I posted some of these in another forum thread at APC but thought this might be a better place.
I'm not sure how they would be classified hence the title.
Wabi are aquatic (?) and Koke are terrestrial and these are kind of in between.
I found they're great for producing a mix of plants and growing on tricky plants like U gram.

Hydrocotyle, Dw HG, mosses and some other marsh plants

















Various tied to a small rock









Hydrocotyle 








Hydrocotyle 2 weeks later








U. graminifolia growing with moss








testing adjustment to water


----------



## Michael (Jul 20, 2010)

I believe that the term wabi-kusa was coined by Amano for his version of kokedama. Amano uses emersed forms of wetland plants, and many of his wabi-kusa can be submerged in aquaria as a sort of instant aquascape.

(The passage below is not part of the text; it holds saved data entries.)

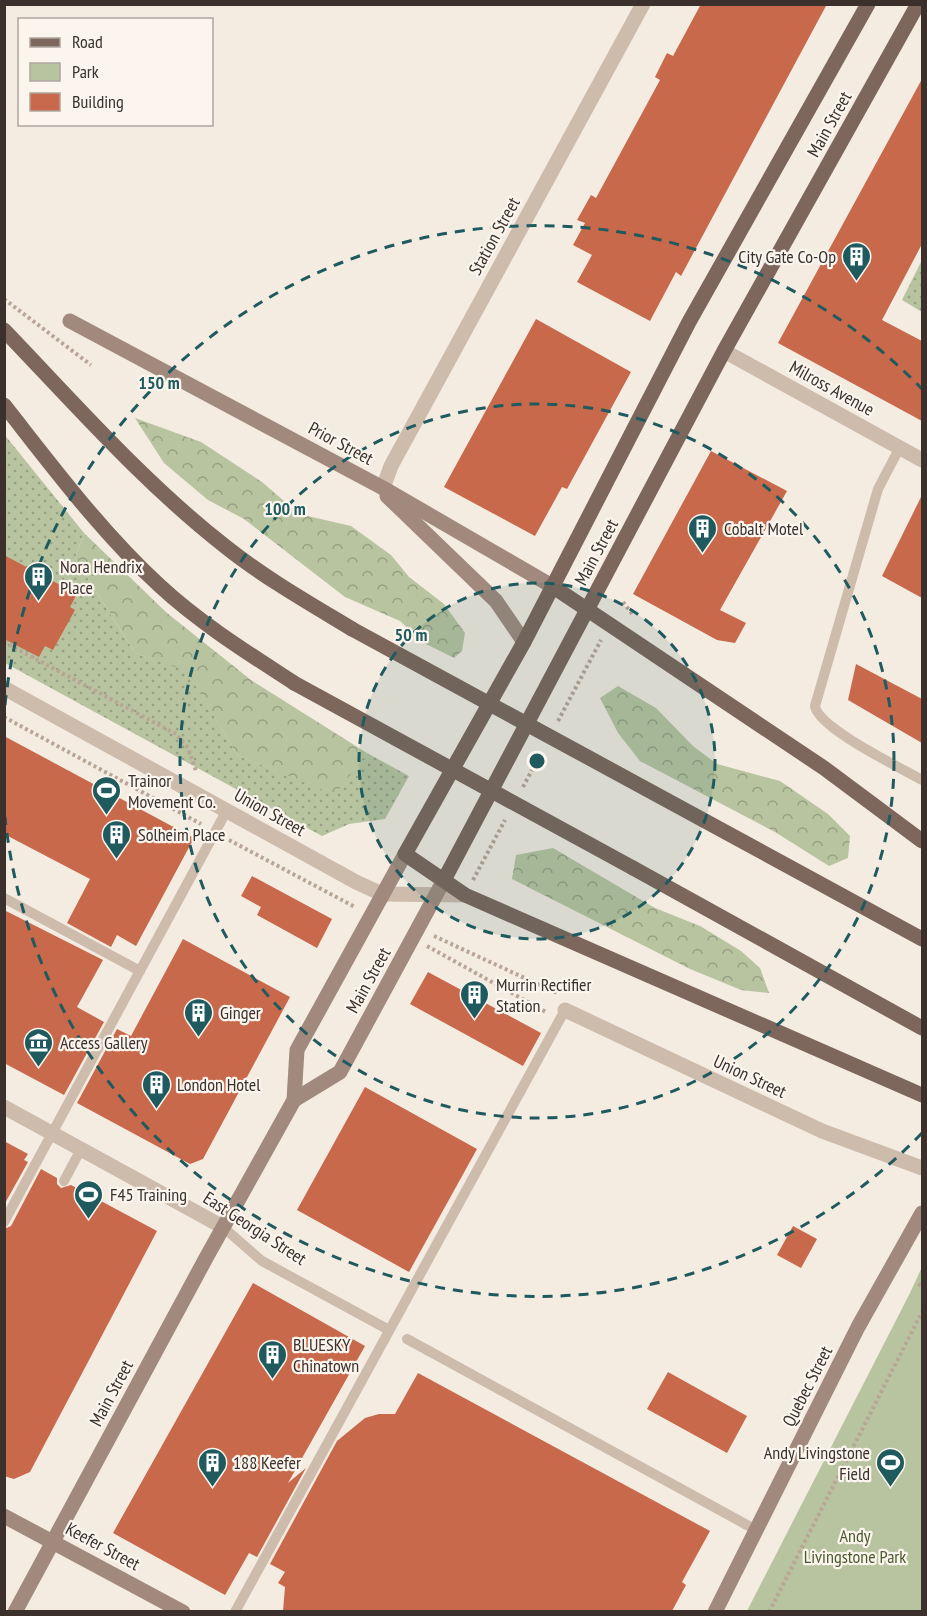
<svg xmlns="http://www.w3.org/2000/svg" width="927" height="1616" viewBox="0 0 927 1616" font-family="'PT Sans Narrow',sans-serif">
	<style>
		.grass { fill: url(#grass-dots) }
		.forest { fill: url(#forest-crowns) }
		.green { fill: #b8c4a0 }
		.building { fill: #c8694b }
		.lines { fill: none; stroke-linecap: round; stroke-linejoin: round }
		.path { stroke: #b9a596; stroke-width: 4; stroke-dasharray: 3 3; stroke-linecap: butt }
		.lane { stroke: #cdbbac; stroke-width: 10 }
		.street { stroke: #cdbbac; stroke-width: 15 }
		.secondary { stroke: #a18a7d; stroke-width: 15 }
		.primary { stroke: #7d675c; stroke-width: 15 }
		.primary-bridge { stroke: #7d675c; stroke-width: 15 }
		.ring { fill: none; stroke: #1f5a5e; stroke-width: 3; stroke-dasharray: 10 8 }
		.labels { text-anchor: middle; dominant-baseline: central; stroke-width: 4.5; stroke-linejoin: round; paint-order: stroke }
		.street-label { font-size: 18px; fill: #3b302b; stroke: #fbf5ee }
		.poi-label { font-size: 18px; fill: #3b302b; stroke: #fbf5ee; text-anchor: start }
		.park-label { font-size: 18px; fill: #4a5a2e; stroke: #fbf5ee }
		.centre { fill: #1f5a5e; stroke: #fbf5ee; stroke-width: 3 }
		.ring-label { font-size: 18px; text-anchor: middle; font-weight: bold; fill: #1f5a5e; stroke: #fbf5ee; stroke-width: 4.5; stroke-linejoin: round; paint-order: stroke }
	</style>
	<defs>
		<pattern id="grass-dots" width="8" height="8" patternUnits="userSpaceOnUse" patternTransform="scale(1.5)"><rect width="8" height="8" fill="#b8c4a0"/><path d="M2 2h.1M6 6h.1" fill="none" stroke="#97a083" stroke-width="1.8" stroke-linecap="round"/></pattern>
		<pattern id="forest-crowns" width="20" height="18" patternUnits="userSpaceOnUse" patternTransform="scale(1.5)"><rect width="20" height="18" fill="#b8c4a0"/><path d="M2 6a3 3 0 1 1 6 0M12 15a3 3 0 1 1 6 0" fill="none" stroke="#97a083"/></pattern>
	</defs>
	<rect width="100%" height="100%" fill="#f4ebe1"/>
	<g class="grass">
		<polygon points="922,260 922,312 902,300"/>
		<polygon points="4,434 84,533 75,558 135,653 187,670 237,755 335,794 367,753 409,776 385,819 349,824 322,836 5,663"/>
	</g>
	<g class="forest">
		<polygon points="135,418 201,442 262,482 299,514 351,526 391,555 409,577 444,604 465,633 462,651 454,658 424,643 400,621 345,597 244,519 208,500 164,463"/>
		<polygon points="84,533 167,613 251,680 367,753 335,795 237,755 187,671 135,653 75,558"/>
		<polygon points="618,686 656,708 693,746 717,764 780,781 828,814 850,836 848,858 829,866 775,832 640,761 618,733 600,698"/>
		<polygon points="553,848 655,908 700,926 741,951 760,968 769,993 741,990 690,969 512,879 516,855"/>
	</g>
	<polygon class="green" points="922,1267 922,1611 747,1611 910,1293"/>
	<g class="building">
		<polygon points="701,4 827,4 681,276 676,272 650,321 577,282 592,255 573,245 585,223 577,220 591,195 596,198 660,80 655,77 667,53 673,56"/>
		<polygon points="922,79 922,244 882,320 922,341 922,421 778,343"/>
		<polygon points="536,319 631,372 567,489 562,487 535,536 444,487"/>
		<polygon points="711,451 787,491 720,610 746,623 735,643 717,640 633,594"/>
		<polygon points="922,495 922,598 882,576"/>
		<polygon points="4,555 77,594 70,607 75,610 53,650 45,646 39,657 4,639"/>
		<polygon points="856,664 922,699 922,743 848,700"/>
		<polygon points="4,736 194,838 136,946 117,935 111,947 67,923 90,879 4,834"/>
		<polygon points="252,876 332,919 317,948 257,915 261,907 241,896"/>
		<polygon points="4,910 103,960 77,1007 104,1022 64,1095 4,1063"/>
		<polygon points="183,939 290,997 203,1159 190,1164 77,1103 117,1029 131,1036"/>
		<polygon points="428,972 541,1033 523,1066 410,1004"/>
		<polygon points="365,1087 477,1149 409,1272 297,1210"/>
		<polygon points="4,1141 28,1154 24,1160 28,1162 4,1205"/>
		<polygon points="41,1169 57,1178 57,1184 61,1188 71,1185 157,1231 30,1472 14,1479 4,1476 4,1229 11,1226"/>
		<polygon points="793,1226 817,1239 801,1268 777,1255"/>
		<polygon points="253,1283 365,1346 288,1483 306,1468 257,1557 249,1553 225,1595 113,1533"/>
		<polygon points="668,1372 747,1416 727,1453 647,1409"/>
		<polygon points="418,1373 710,1531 682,1582 686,1585 672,1611 283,1611 285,1587 278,1583 285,1572 270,1564 337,1441 365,1418 379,1414 395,1414"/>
	</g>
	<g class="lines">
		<g class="path">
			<polyline points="4,299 91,365"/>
			<polyline points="623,602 634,616"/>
			<polyline points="4,642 176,734 188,748 196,771"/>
			<polyline points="4,717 201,824"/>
			<polyline points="558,721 601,640"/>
			<polyline points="523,787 542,751"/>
			<polyline points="229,840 355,907"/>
			<polyline points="473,880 505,820"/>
			<polyline points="434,936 557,993"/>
			<polyline points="427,946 546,1012"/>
			<polyline points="918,1284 922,1286"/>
			<polyline points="769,1612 922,1312"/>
		</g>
		<g class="lane">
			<path d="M900,447L878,489L815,706C818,728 901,768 922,780"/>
			<polyline points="4,898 140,971"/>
			<polyline points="64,1181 81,1149"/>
			<polyline points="4,1222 227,810"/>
			<polyline points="223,1227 262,1261 389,1330"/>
			<polyline points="407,1339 756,1530"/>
			<polyline points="235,1612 565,1010"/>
		</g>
		<g class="street">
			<polyline points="724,351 922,460"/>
			<polyline points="383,488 391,466 643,4"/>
			<polyline points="4,688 356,882 382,894 465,895"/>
			<polyline points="565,1010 822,1131 922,1168"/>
			<polyline points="4,1107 223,1227"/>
		</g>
		<g class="secondary">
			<polyline points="70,321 383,488 552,586"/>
			<polyline points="387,496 496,601 524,642"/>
			<polyline points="294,1100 340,1072 444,880"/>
			<polyline points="4,1516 183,1612"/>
			<polyline points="15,1612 206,1258 294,1100 297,1050 405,854"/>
			<polyline points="715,1612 858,1327 922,1213"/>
		</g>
		<g class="primary">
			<polyline points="868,4 689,322 524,642 405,854 465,895 922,1095"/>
			<path d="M4,330C76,405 144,483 226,547C265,578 309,603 352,629"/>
			<path d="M4,405C53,467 101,532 160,586C200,623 248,653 294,683"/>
			<polyline points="552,586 824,768 922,841"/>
			<polyline points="633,868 922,1028"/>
			<polyline points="444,880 724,351 918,4"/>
		</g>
		<g class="primary-bridge">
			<polyline points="352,629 922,939"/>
			<polyline points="294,683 633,868"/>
		</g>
	</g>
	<circle cx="537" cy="761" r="178" fill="#1f5a5e" fill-opacity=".12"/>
	<g class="ring">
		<circle cx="537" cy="761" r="178"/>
		<circle cx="537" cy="761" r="357"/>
		<path d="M922 1133A535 535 0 0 1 5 817M5 705A535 535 0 0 1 922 389"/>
	</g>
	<defs>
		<symbol id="building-pin" viewBox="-11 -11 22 30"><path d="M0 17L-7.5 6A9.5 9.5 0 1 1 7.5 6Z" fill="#1f5a5e" stroke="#fbf5ee"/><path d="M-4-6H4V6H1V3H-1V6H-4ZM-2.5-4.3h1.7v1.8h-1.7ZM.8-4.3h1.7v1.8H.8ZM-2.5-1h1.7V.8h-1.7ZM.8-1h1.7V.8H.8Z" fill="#fff"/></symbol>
		<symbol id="stadium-pin" viewBox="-11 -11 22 30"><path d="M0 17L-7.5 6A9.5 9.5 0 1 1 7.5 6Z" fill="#1f5a5e" stroke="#fbf5ee"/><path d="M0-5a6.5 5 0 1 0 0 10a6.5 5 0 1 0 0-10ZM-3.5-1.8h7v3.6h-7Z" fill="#fff"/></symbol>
		<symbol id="museum-pin" viewBox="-11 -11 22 30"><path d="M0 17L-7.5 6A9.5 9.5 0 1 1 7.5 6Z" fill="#1f5a5e" stroke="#fbf5ee"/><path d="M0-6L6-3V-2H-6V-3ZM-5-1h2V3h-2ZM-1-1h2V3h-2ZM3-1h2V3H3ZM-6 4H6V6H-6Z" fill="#fff"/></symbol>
	</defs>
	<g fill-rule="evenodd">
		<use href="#building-pin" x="840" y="240" width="33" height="45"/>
		<use href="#building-pin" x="686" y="512" width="33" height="45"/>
		<use href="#building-pin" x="22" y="560" width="33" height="45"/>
		<use href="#stadium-pin" x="90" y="774" width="33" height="45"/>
		<use href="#building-pin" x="100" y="818" width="33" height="45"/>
		<use href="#building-pin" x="458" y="978" width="33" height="45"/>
		<use href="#building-pin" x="182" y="996" width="33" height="45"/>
		<use href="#museum-pin" x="22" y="1026" width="33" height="45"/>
		<use href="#building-pin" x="140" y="1068" width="33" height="45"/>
		<use href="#stadium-pin" x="72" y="1178" width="33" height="45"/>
		<use href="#building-pin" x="256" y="1338" width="33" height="45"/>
		<use href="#building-pin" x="196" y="1446" width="33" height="45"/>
		<use href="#stadium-pin" x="874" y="1446" width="33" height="45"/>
	</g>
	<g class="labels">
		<g class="street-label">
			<text transform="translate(829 124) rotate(-61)">Main Street</text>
			<text transform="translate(494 236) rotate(-61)">Station Street</text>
			<text transform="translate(832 388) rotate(29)">Milross Avenue</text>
			<text transform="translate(341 443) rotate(28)">Prior Street</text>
			<text transform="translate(596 552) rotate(-62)">Main Street</text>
			<text transform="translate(270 812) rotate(29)">Union Street</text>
			<text transform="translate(368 980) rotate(-61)">Main Street</text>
			<text transform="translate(750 1076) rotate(25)">Union Street</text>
			<text transform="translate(255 1228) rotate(33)">East Georgia Street</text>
			<text transform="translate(807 1386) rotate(-63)">Quebec Street</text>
			<text transform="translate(111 1393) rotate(-62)">Main Street</text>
			<text transform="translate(103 1546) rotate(28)">Keefer Street</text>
		</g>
		<g class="poi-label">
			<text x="836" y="256" text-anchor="end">City Gate Co-Op</text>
			<text x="724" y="528">Cobalt Motel</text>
			<text x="60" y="566">Nora Hendrix<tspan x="60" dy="21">Place</tspan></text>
			<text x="128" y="780">Trainor<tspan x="128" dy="21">Movement Co.</tspan></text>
			<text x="138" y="834">Solheim Place</text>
			<text x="496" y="984">Murrin Rectifier<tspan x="496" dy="21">Station</tspan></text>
			<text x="220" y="1012">Ginger</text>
			<text x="60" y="1042">Access Gallery</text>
			<text x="177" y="1084">London Hotel</text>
			<text x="110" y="1194">F45 Training</text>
			<text x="293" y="1344">BLUESKY<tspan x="293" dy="21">Chinatown</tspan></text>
			<text x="870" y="1452" text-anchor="end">Andy Livingstone<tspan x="870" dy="21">Field</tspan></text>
			<text x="233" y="1462">188 Keefer</text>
		</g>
		<g class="park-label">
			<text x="855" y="1535">Andy<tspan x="855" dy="21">Livingstone Park</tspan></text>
		</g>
	</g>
	<circle cx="537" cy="761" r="9" class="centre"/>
	<g class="ring-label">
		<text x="159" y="389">150 m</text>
		<text x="285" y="515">100 m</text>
		<text x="411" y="641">50 m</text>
	</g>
	<rect width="927" height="1616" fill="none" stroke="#3b302b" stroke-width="12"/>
	<rect x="18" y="18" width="195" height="108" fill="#fbf5ee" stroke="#aea6a0" stroke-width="1.5"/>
	<rect x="30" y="38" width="30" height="9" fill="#7d675c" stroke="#aea6a0" stroke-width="1.5"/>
	<text x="72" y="48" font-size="18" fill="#3b302b">Road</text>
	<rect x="30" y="63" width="30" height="18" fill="#b8c4a0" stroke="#aea6a0" stroke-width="1.5"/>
	<text x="72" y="78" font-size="18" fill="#3b302b">Park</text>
	<rect x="30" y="93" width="30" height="18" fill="#c8694b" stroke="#aea6a0" stroke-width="1.5"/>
	<text x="72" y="108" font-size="18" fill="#3b302b">Building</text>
</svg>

Kokedama is the older term, associated with bonsai and their companion plants. One of the commonly recognized bonsai forms (or styles) is "tree on a slab". It uses no pot, just a moss-covered mound of soil on a flat rock with a bonsai growing in it. Bonsai companion plants are herbaceous plants grown in pots or on slabs, intended to be displayed with bonsai and calligraphy and/or ink painting.


----------



## myjohnson (Jan 16, 2007)

Can you post details on how you made those balls? Is it just dirt?

How do you keep the plants alive?


----------